How to decide on the clustering method for categorical data in R?

179 Views Asked by At

I'm trying to perform a cluster analysis on mixed data (demographics variables + Likert scales from 1 to 10 preferences). I am trying to apply hierarchical clustering with the function daisy() for mixed data, but when i compute the goodness of fit - cophenetic correlation, the score is 0.60 which is not very high.

How can i improve the goodness of fit? Is hierarchical method suitable for this data? Should the Likert scale data be treated as factors or as numeric?
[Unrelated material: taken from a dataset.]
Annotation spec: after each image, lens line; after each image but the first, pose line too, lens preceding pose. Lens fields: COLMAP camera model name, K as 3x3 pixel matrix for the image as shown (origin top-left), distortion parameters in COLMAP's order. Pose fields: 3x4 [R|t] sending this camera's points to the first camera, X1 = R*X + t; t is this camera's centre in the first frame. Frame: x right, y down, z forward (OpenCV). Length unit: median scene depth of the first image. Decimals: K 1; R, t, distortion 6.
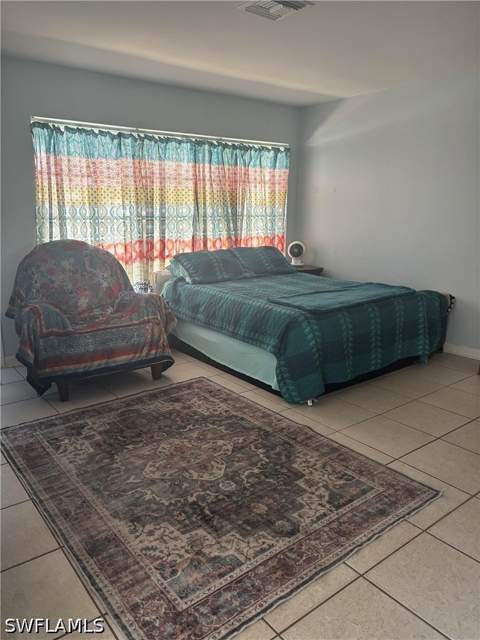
lens RADIAL K [[482.7, 0, 236.7], [0, 482.7, 322.2], [0, 0, 1]] dist [0.041497, -0.025266]
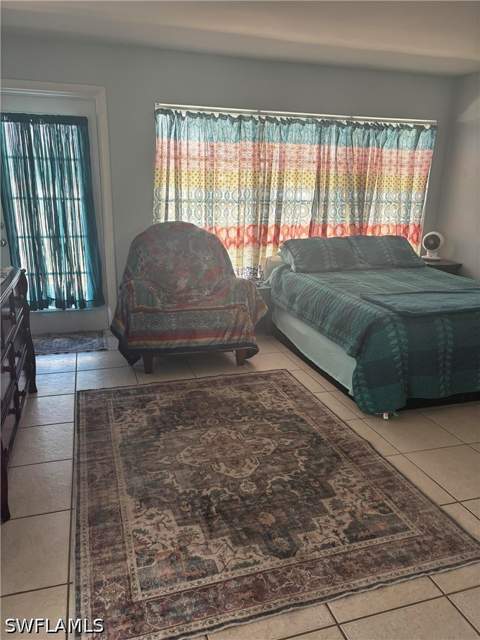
lens RADIAL K [[482.7, 0, 237.2], [0, 482.7, 320.2], [0, 0, 1]] dist [0.041497, -0.025266]
pose [[0.935598, 0.108032, -0.336133, 0.186736], [-0.097785, 0.994082, 0.047319, -0.024951], [0.339256, -0.011403, 0.940625, 0.073882]]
Also, when calling - hclust(seg.dist, method="complete"), is this method suitable for my data?

I also tried Latent Class Analysis but the results are not interesting (unless I was doing it wrong)

seg.dist <- daisy(EUR_data)
as.matrix(seg.dist)
seg.hc <- hclust(seg.dist, method="complete")

to calculate the cophenetic correlation:

cor(cophenetic(seg.hc), seg.dist)

1

There are 1 best solutions below

0
Has QUIT--Anony-Mousse On

Improve preprocessing of your data.

Some attributes will be more important than others.

Likert attributes also often cannot be treated as interval scale, because people are less likely to give a 7 than a 6 or 8 because of cultural reasons: 7 is bad luck.

Clustering will only be as good as your distance, so improve your preprocessing and distance computations!